Le Dernier Coup de Marteau (algo como O Último Toque do Martelo) põe em cena um garoto de 14 anos que vive com a mãe doente e deve enfrentar uma série de circunstâncias complicadas. Está enamorado de uma vizinha, filha de uma família espanhola, que parece não ligar muito para ele. Deseja fazer carreira como jogador de futebol e precisa apresentar-se numa “peneira” para tentar ser selecionado para um clube profissional. Por fim, deve enfrentar o pai, que nunca conheceu e é um maestro de música clássica de passagem pelo local. O título se refere à 6ª Sinfonia de Mahler que, diz-se, eliminou o terceiro toque do martelo para que não soasse como o destino irremediável batendo à porta.

A metáfora é clara. Fazemos nós o nosso destino, não existe nenhum deus entediado a determinar nossos caminhos para seu gozo próprio, como pensavam os gregos. Estes tinham senso do trágico, algo que a modernidade perdeu (ou ganhou, segundo o ponto de vista). Achamos que controlamos tudo, ou, pelo menos, boa parte das nossas ações. A trajetória de Victor (Romain Paul) é um pouco essa luta contra a adversidade. Apesar da pouca idade, ele deverá tomar o destino em suas mãos, em meio à doença da mãe (Clotilde Hesme), a indiferença do pai, a pouca disponibilidade da namorada e o desafio do futebol.

A história se insere na tradição francesa das crianças protagonistas, oprimidas pelo mundo adulto, como a do garoto Antoine Doinel (Jean-Pierre Léaud), alter ego de François Truffaut em Os Incompreendidos. Truffaut, além da série Doinel (que se estende por vários filmes, da infância à idade adulta, sempre com o mesmo ator), também dirigiu um clássico do gênero, O Garoto Selvagem. A cineasta Alix Delaporte admite a influência e diz que conversou com Jean-Pierre Léaud longamente. Mas entende que seu trabalho tem outro alcance: “Acho que é um filme sobre como se constrói uma vida, como deixamos nossos filhos partirem para que se tornem pessoas autônomas”. De fato, o foco está sempre sobre Victor, que rende muito bem como ator juvenil. O filme tem o frescor das obras jovens. Não se pode dizer que ostente muita profundidade ou qualquer exibicionismo cinematográfico. Deixa-se ver. É bonito.

Já Sivas é obra de outra voltagem, sem que isso implique julgamento de qualidade. Nota-se, de início, a influência do mais conhecido diretor turco da atualidade, Nuri Ceylan, tanto pelos planos abertos sobre a região desolada do campo turco, como pela própria região escolhida para ambientar a história, a Anatólia.

Uma sinopse inocente diria que se trata da história da amizade entre um menino e um cão. Só que Siva não é um cão como Lassie ou Rintintim. Siva é um cão de combate. Derrotado numa dessas lutas, Siva será abandonado pelo dono, que o dá como morto. É adotado por Aslan, um garoto de 11 anos. Aslan tem lá os seus problemas, uma menina que não quer saber dele e uma peça de teatro na escola, na qual lhe deram o pior papel. Mas, desde que encontra o cão ferido e o adota, seu universo passa a girar em outra dimensão.
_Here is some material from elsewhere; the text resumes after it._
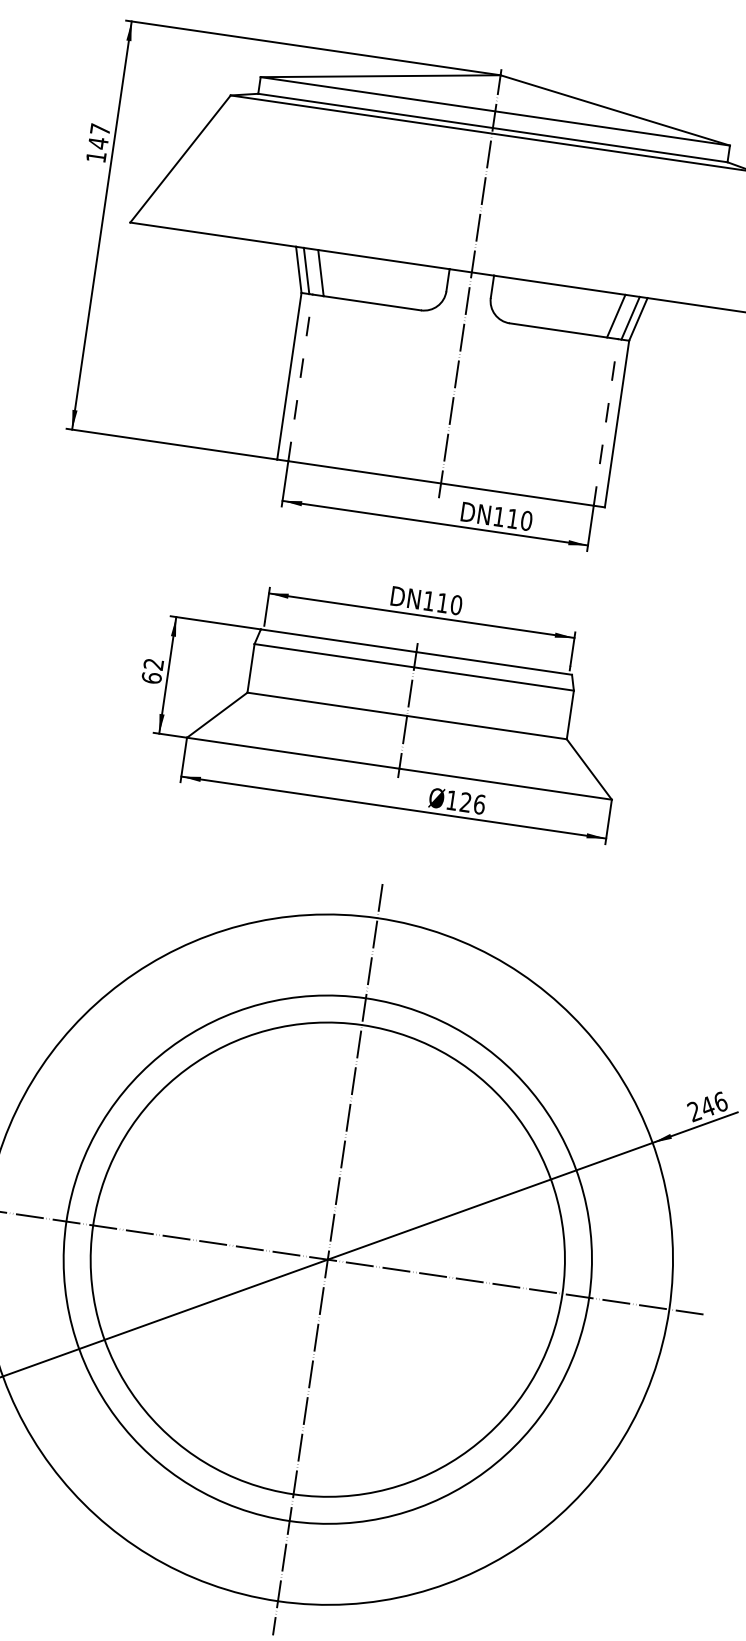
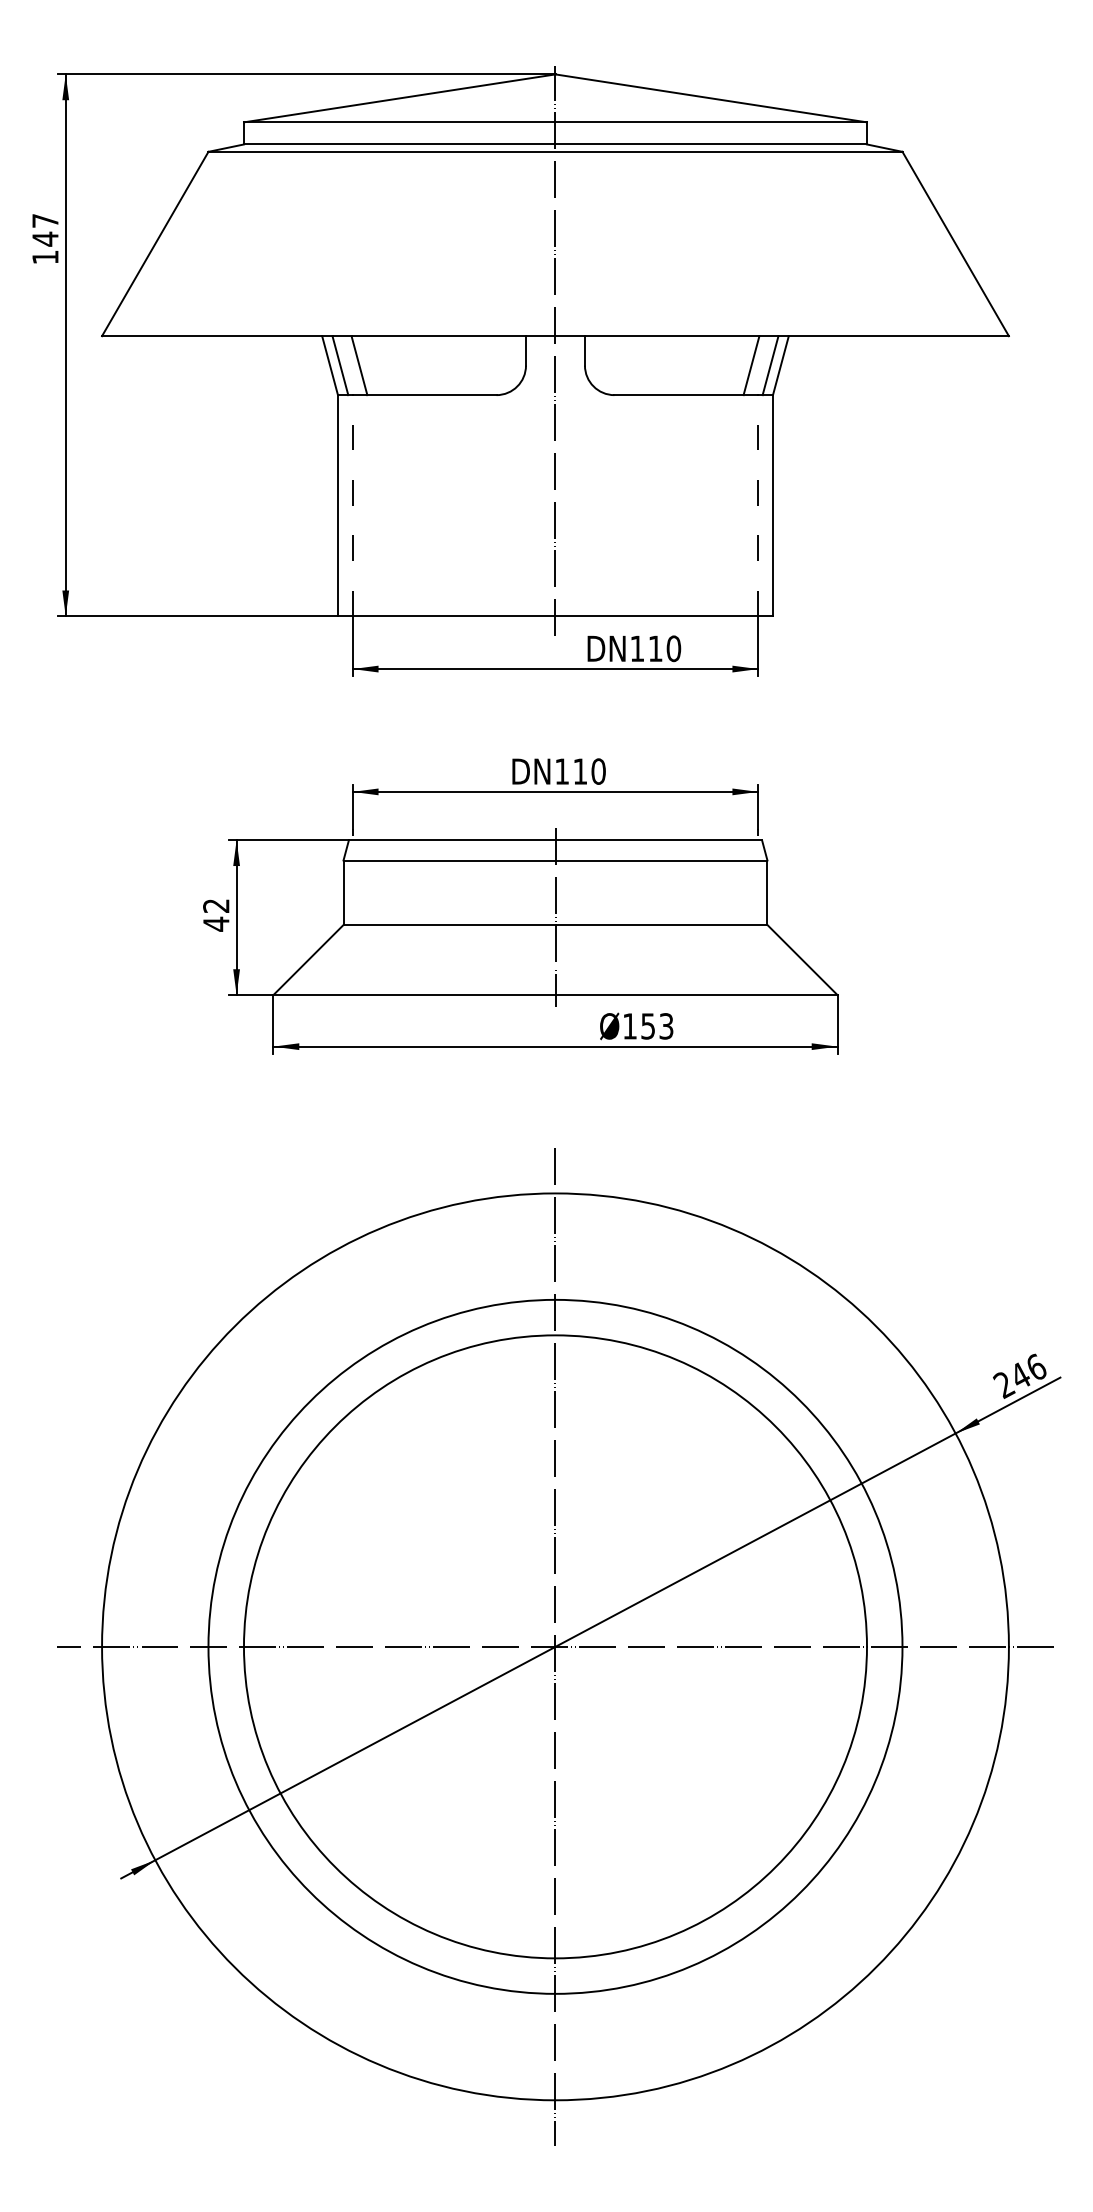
text: (151, 677) -> (216, 923), 62 -> 42
text: (472, 803) -> (657, 1026), 126 -> 153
Acontece que Siva é um cão de luta e seguirá sua vocação, para desgosto do menino.

Antes de fazer o filme de ficção, Mujdeci rodou um documentário sobre o combate de cães no interior da Turquia, algo tão popular e ilegal quanto a nossa briga de galos. O cineasta, portanto, encontrava-se muito bem informado sobre o mundo em que iria situar a sua ficção, além do que deu preferência a um elenco formado nos vilarejos da Anatolia, trabalhando com atores não-profissionais. Há cenas de um certo brutalismo, excessivas, com a câmera muito próxima à luta de cães.
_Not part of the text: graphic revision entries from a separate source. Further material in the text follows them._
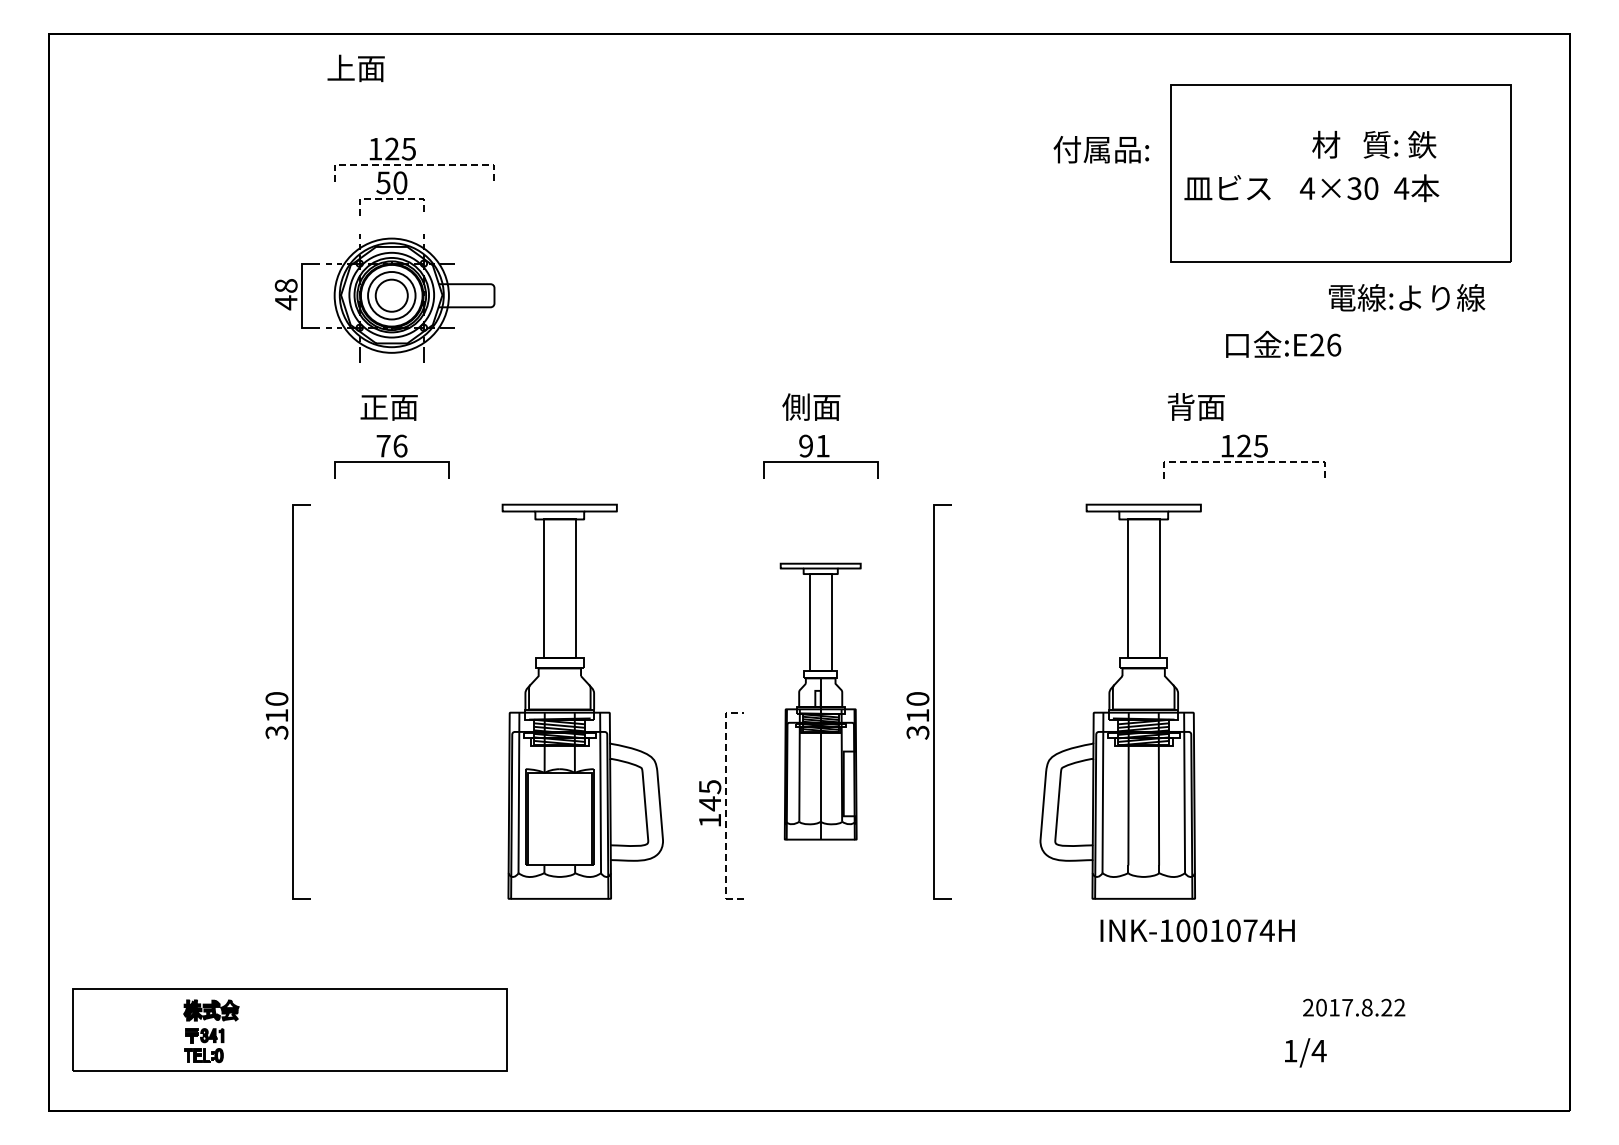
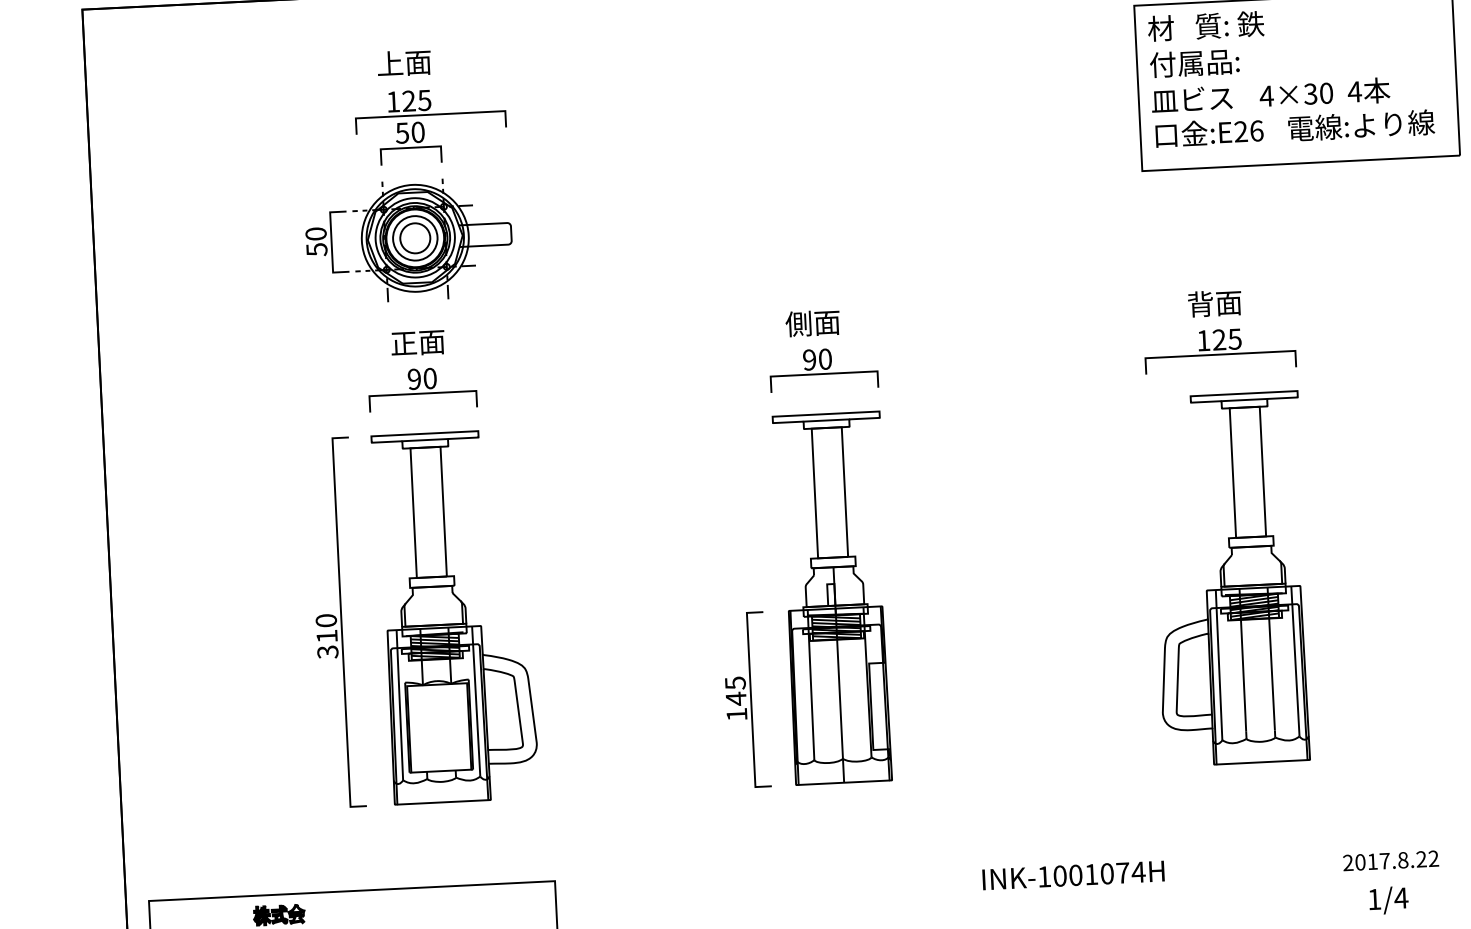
text: (355, 68) -> (403, 63), moved
text: (1374, 144) -> (1206, 26), moved
text: (1101, 149) -> (1194, 63), moved
line: (414, 164) -> (430, 114), dashed -> solid
line: (392, 198) -> (411, 147), dashed -> solid
text: (286, 294) -> (316, 242), 48 -> 50
text: (1407, 297) -> (1361, 125), moved
text: (1283, 343) -> (1209, 131), moved
text: (1195, 406) -> (1214, 303), moved
text: (391, 445) -> (421, 378), 76 -> 90
text: (822, 445) -> (824, 358), 91 -> 90
line: (1245, 461) -> (1221, 354), dashed -> solid
part: (582, 701) -> (455, 616), moved
part: (820, 701) -> (834, 598), size x1.43
part: (928, 701) -> (935, 593), removed
part: (1120, 701) -> (1231, 578), moved
line: (726, 805) -> (751, 699), dashed -> solid
text: (1197, 930) -> (1073, 875), moved
text: (1354, 1007) -> (1391, 860), moved
text: (1305, 1052) -> (1388, 900), moved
Provavelmente, isso lhe permitiu encenar essas brigas sem que elas efetivamente ocorressem. Mas o tratamento é naturalista e os cachorros aparecem feridos. Isso bastou para que parte da plateia se indignasse com o filme e o diretor.

Curiosamente, na véspera, o japonês Nobi, com suas cenas de canibalismo e membros amputados, não despertou os mesmos sentimentos. Pelo contrário, foi acolhido com gritos de admiração. Hoje em dia as pessoas parecem mais sensibilizadas com animais do que com seus semelhantes.